И тут долговязый совершил ошибку. Видимо, проникнувшись до мозга костей боевым духом и опьянённый победой – побежал следом. Но не успел сделать и пары шагов, как одна его нога зацепилась за другую, и он грохнулся на землю. Наркоман продолжал улепётывать.

Агата вспомнила, что её рот набит пирожным и принялась усердно работать челюстями. Прожевала, облизала губы.

Человек-цапля попытался подняться, но, скривившись от боли, снова опустился на землю. Он приподнял штанину, потёр лодыжку. Спустя минуту-другую, опять предпринял попытку встать на ноги, и на этот раз ему это удалось. Сделал шаг. Поднял сумку. После следующего шага едва не упал. Исподлобья он взглянул на Агату и сразу же отвёл взгляд, словно смущаясь своего незавидного положения.

А она ожидала, что он попросит у неё помощи. Это ведь было естественно. Очевидно, у него растяжение, а возможно и трещина в кости. Вот она цена победы. Доковыляет сам до дома, ну или куда он там шёл? Вряд ли. Ещё несколько шагов – и грохнется. Любой нормальный человек на его месте дополз бы до скамейки, передохнул бы после схватки. А этот упёртый какой-то. Почти не может ходить, а не сдаётся, словно бой для него ещё не закончился.

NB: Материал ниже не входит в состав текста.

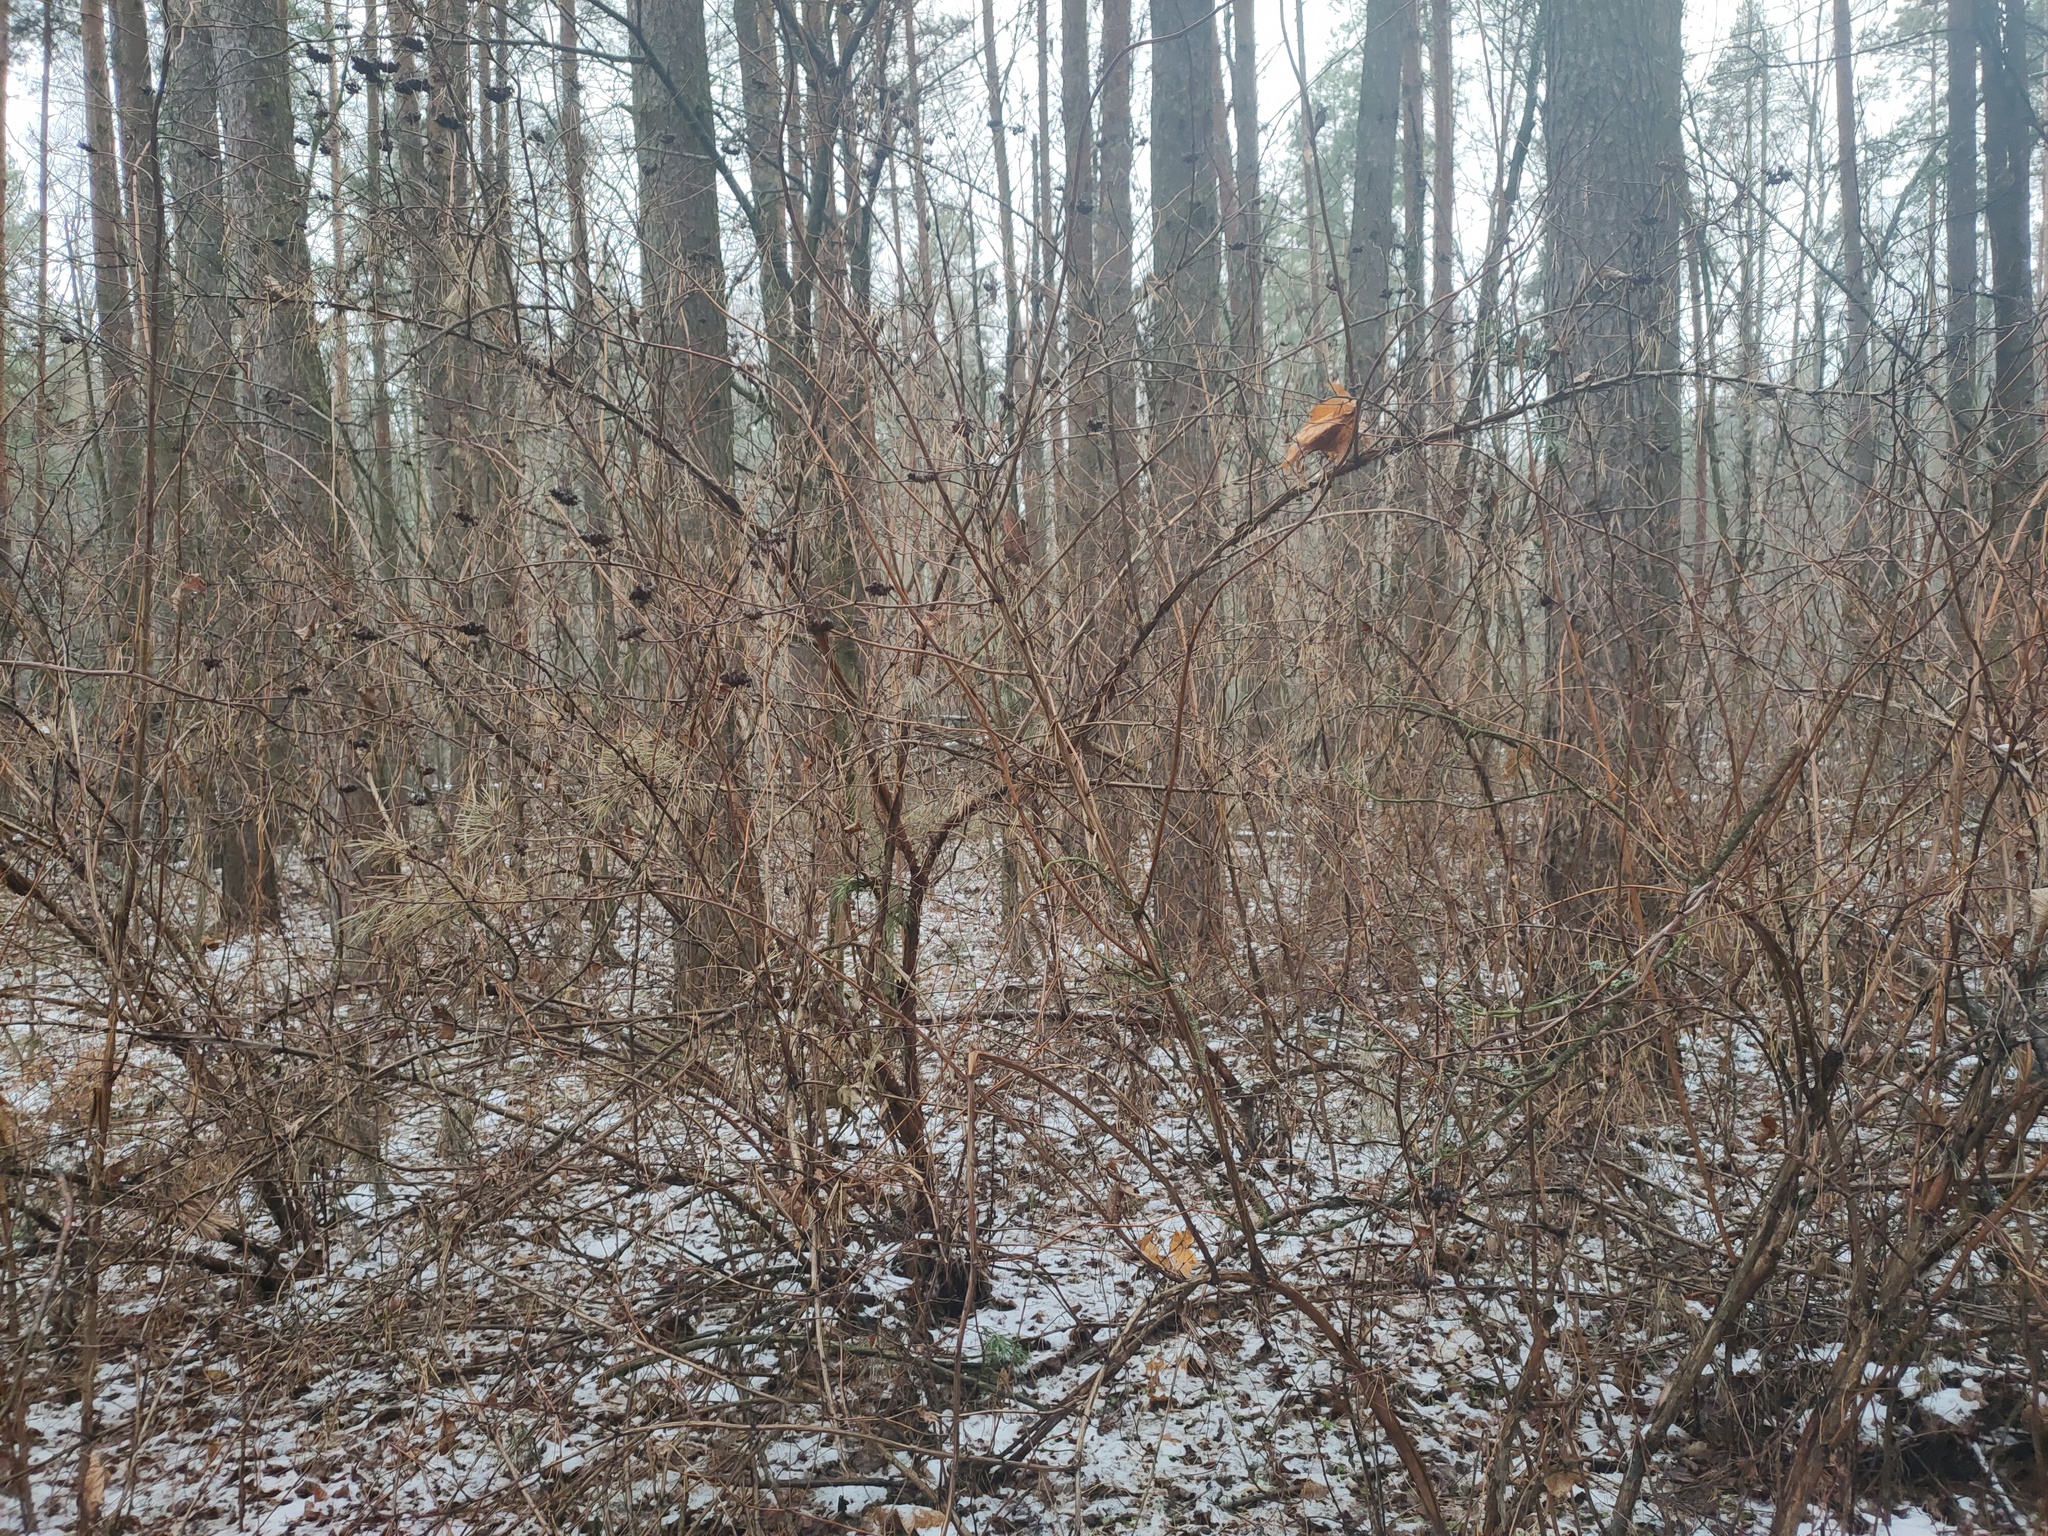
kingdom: Plantae
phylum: Tracheophyta
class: Magnoliopsida
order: Rosales
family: Rosaceae
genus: Physocarpus
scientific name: Physocarpus opulifolius
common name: Ninebark
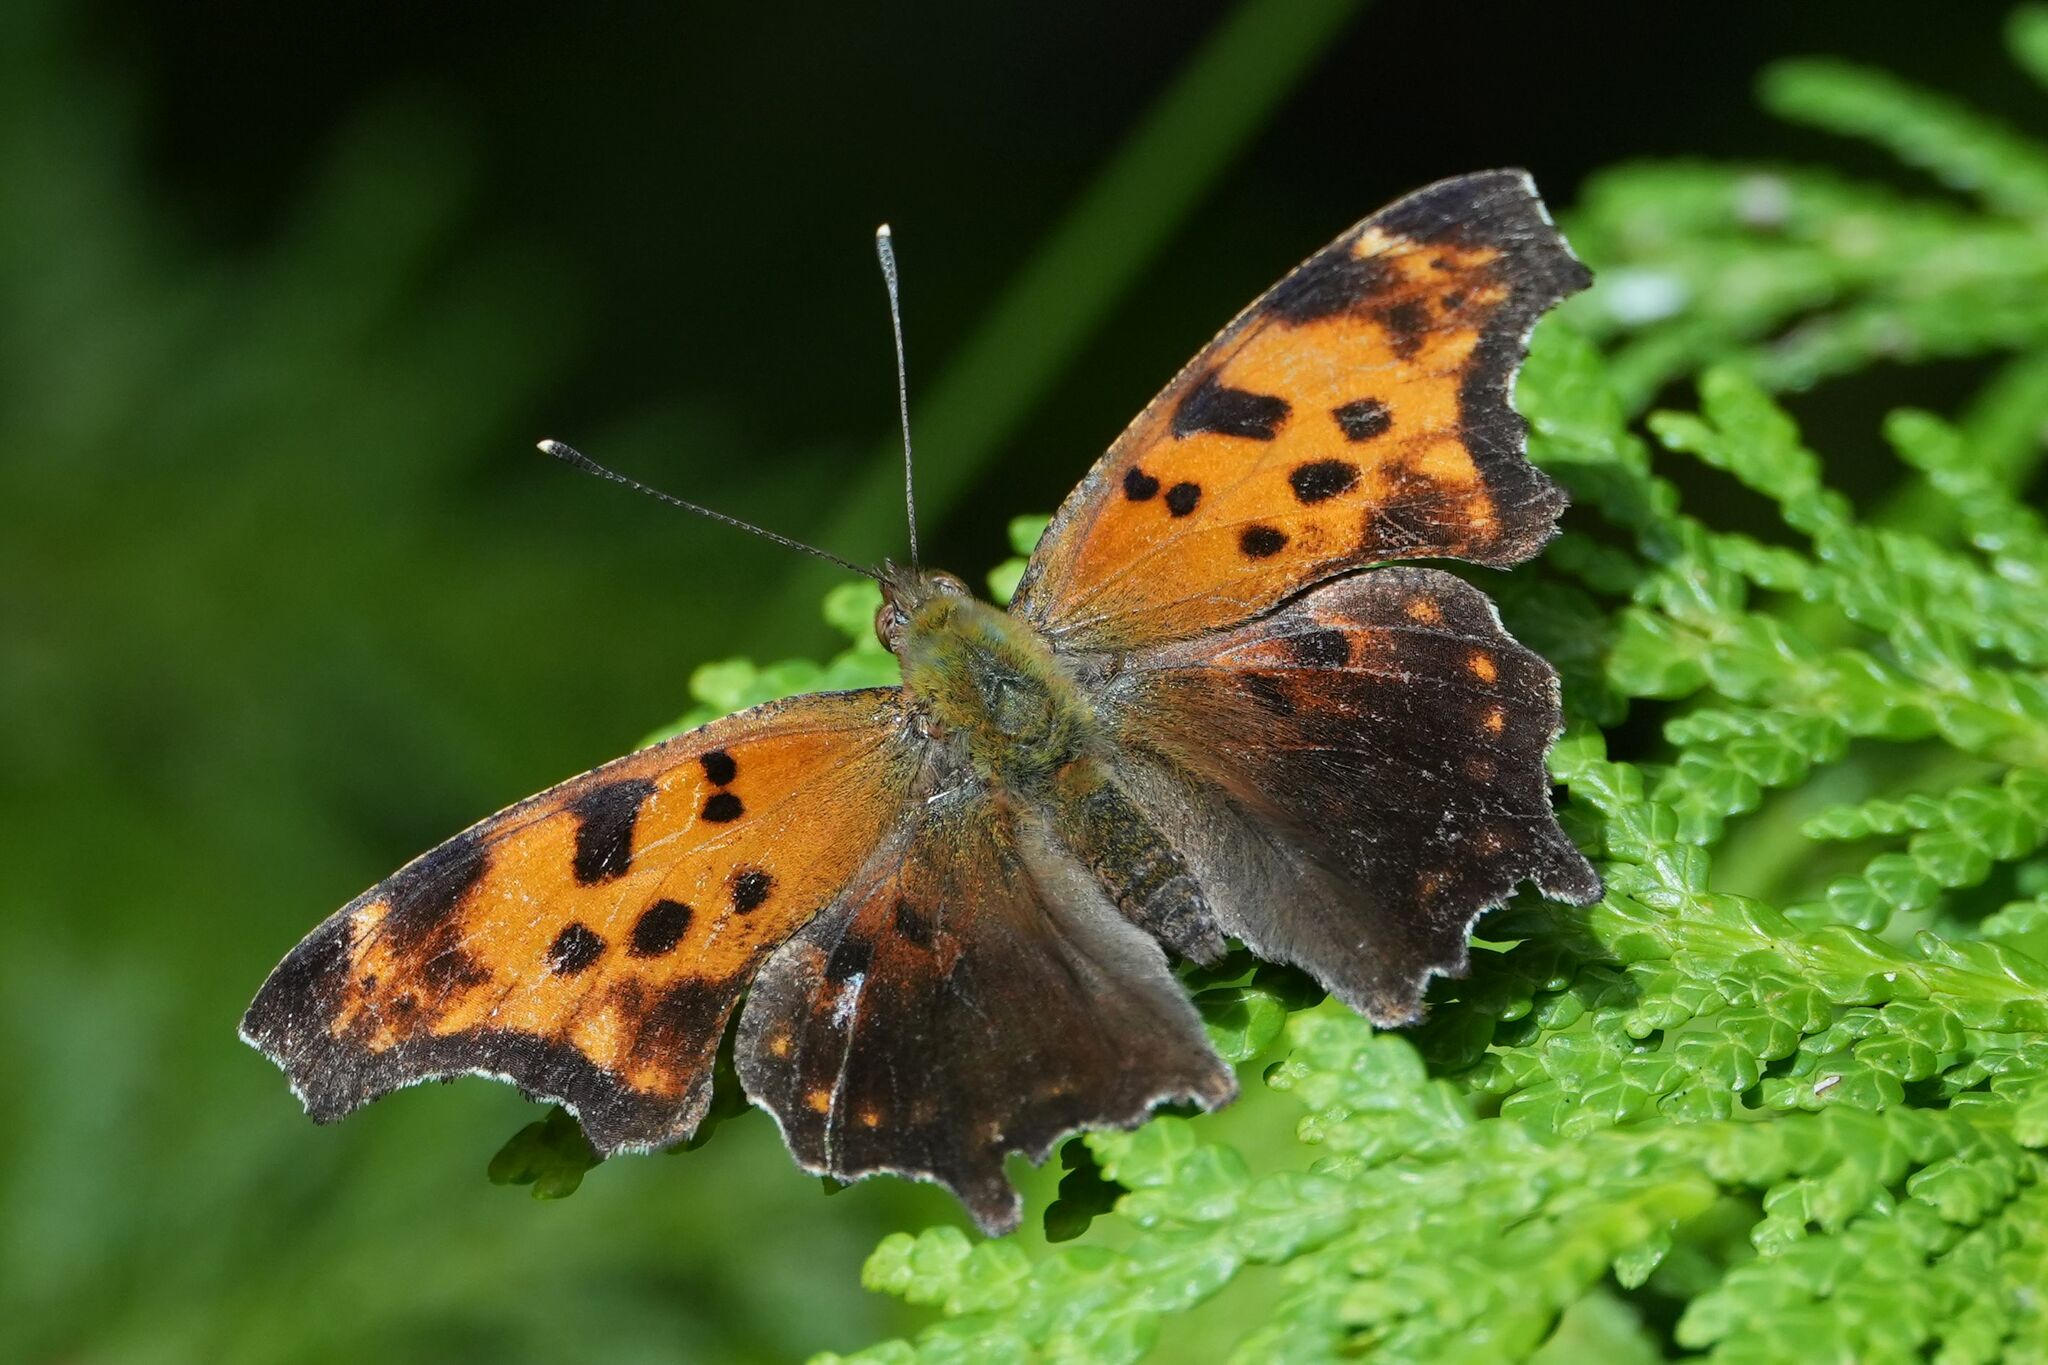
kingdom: Animalia
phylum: Arthropoda
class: Insecta
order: Lepidoptera
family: Nymphalidae
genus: Polygonia
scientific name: Polygonia comma
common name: Eastern comma
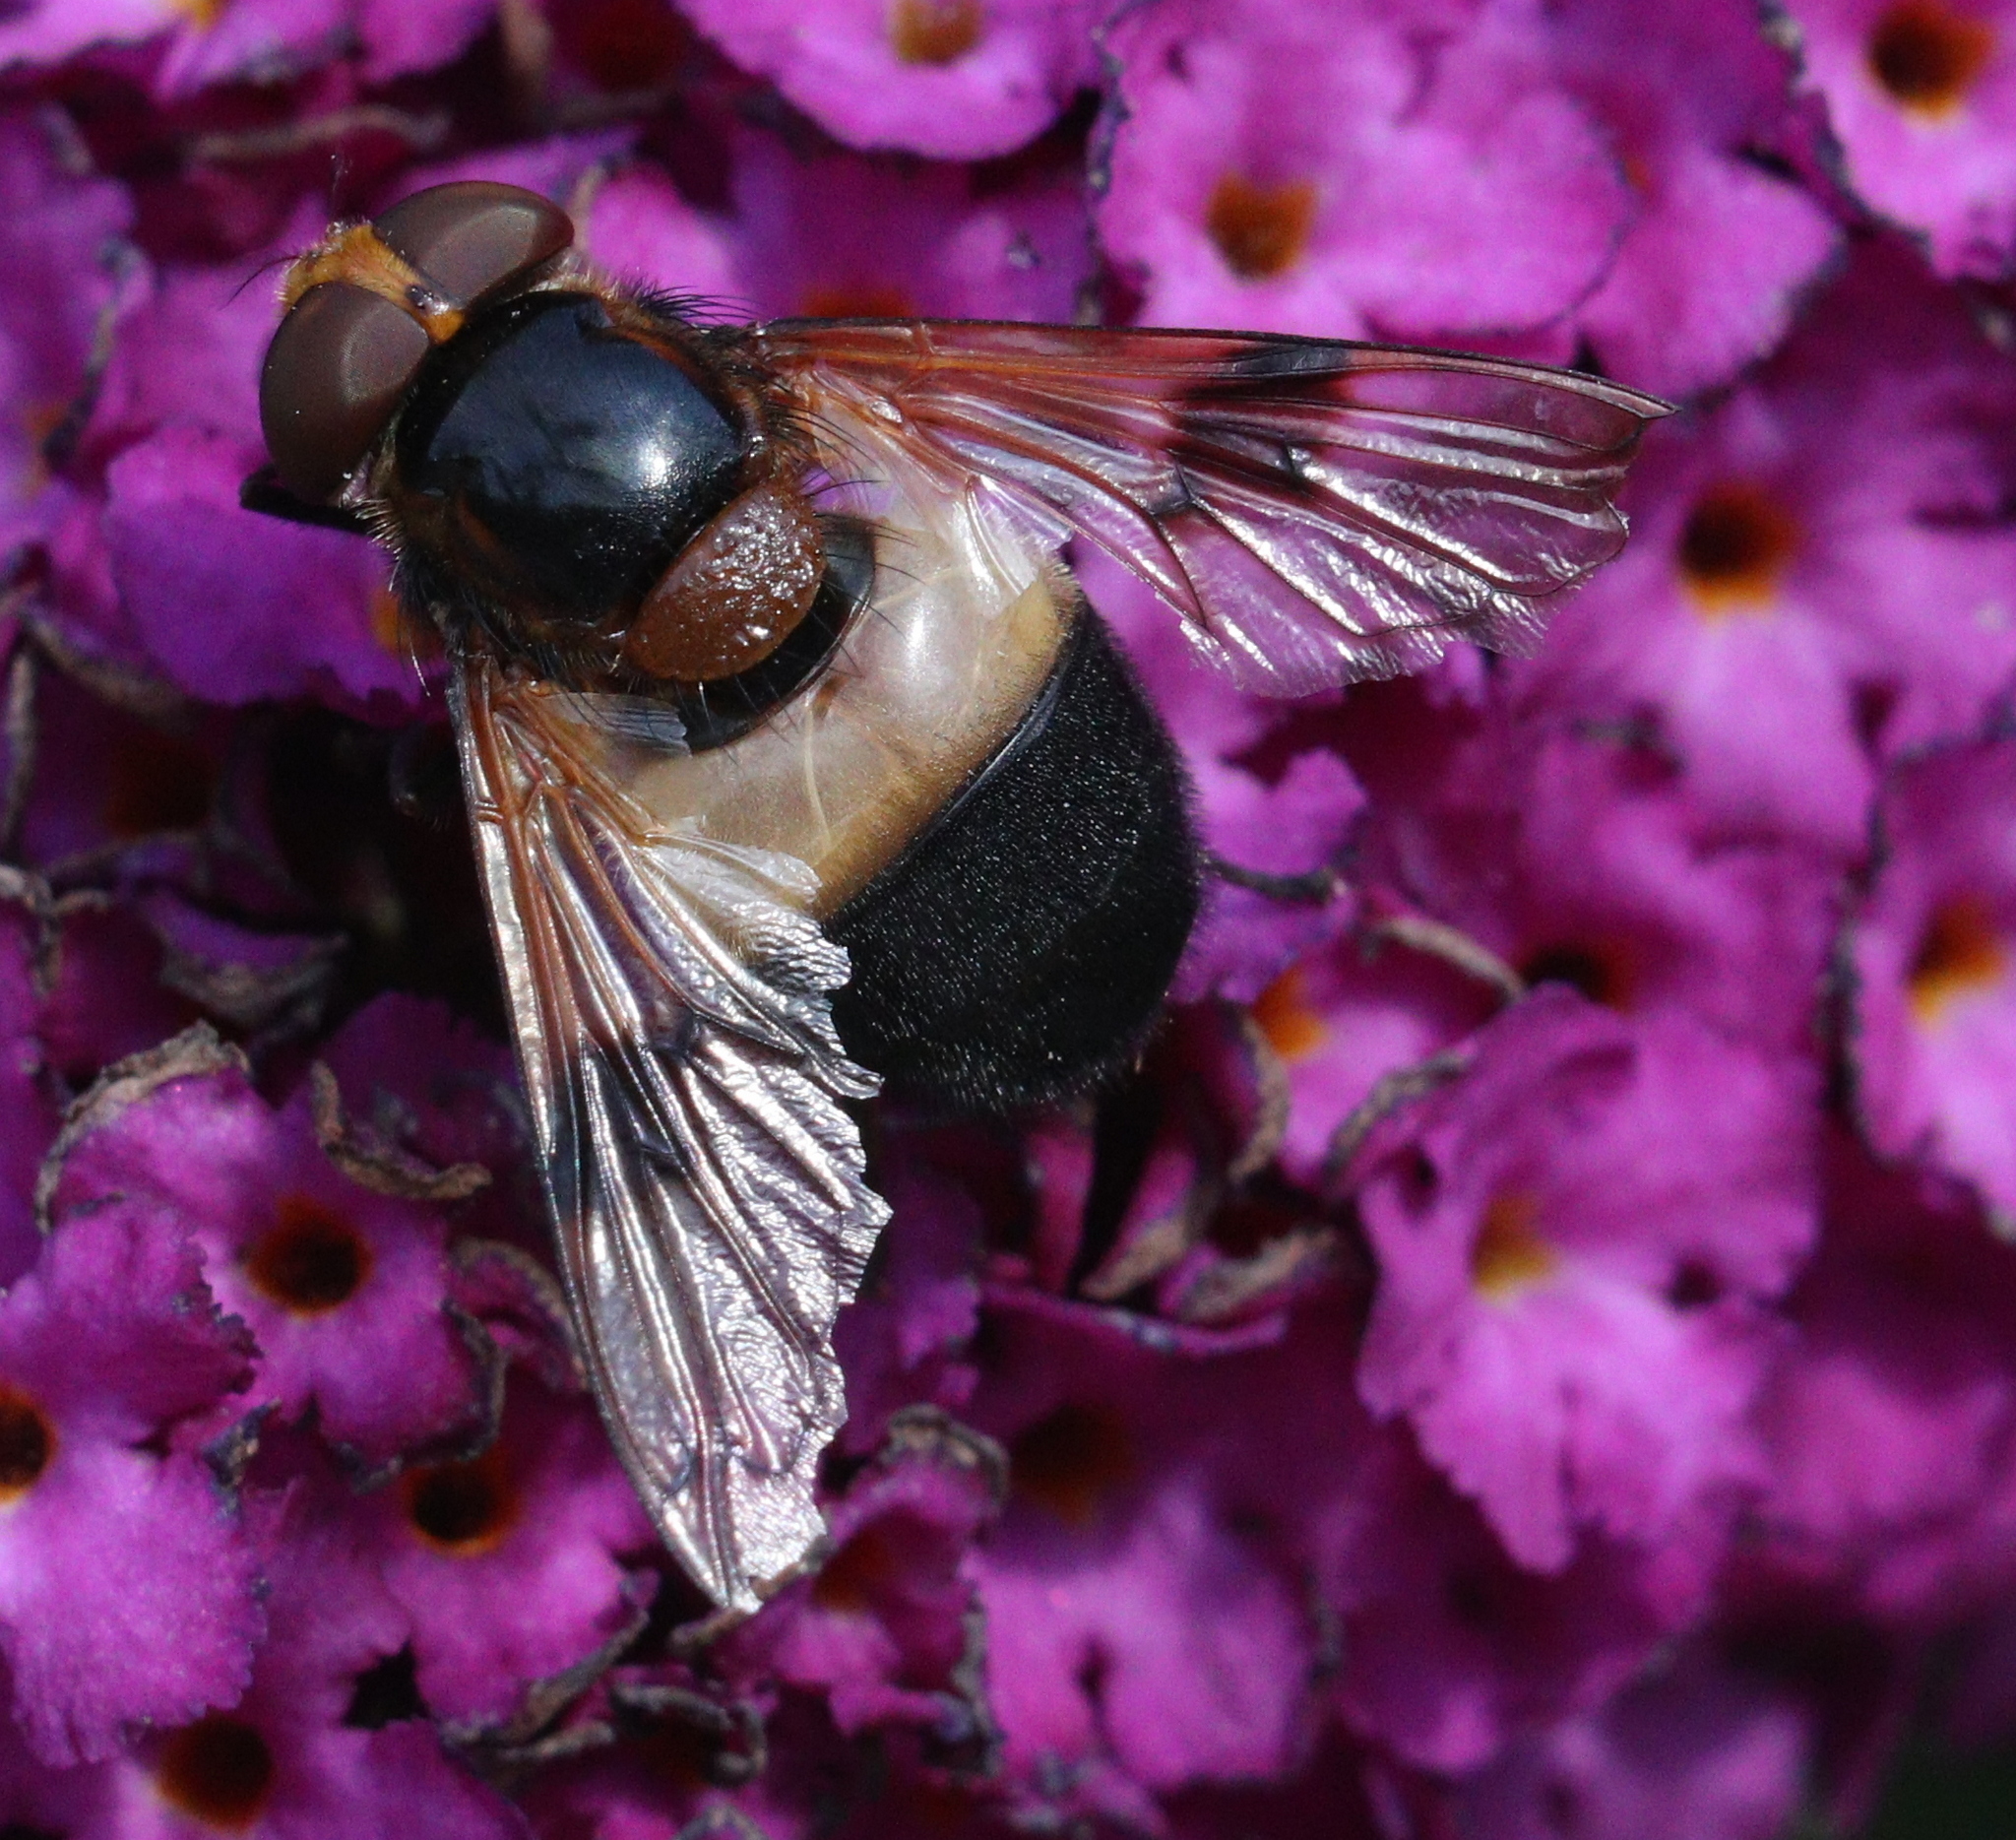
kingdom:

И Агата испытала к нему уважение. Несвойственное ей чувство. К кому вообще она испытывала уважение? Только к Викингу и Тиранозавру, но они были всего лишь рисунками на плакатах в её комнате. А человек-цапля – настоящий. И ему не помешала бы помощь.

Решено.

Нужно помочь!

Если девочка-танк что-то решила, то так тому и быть. Она поднялась со скамейки, подошла к нему, взяла за руку, бесцеремонно положила её себе на плечи, приобняла парня и пробурчала:

– На меня опирайся. Доковыляем как-нибудь.

Отказываться от помощи он не стал.

– Премного благодарен.

Агата хмыкнула: да кто вообще так говорит? Премного благодарен – это явный выпендрёж. Вот только не верилось, что он сейчас способен выпендриваться. Ну да хрен бы с ним. Доведёт его до дома и вычеркнет из памяти. Молча доведёт. Вот только вопрос один задаст:

– Что в сумке-то?

– Макароны, чай, булка, – был ответ.

Она усмехнулась.

– Точно не бриллианты?

– Точно.

Девочка-танк и человек-цапля медленно брели по аллее, а из глубины парка за ними с недовольством наблюдал Павел. Когда началась драка, он, не раздумывая, принял сторону наркомана. Ну не нравились ему высокие люди и всё тут.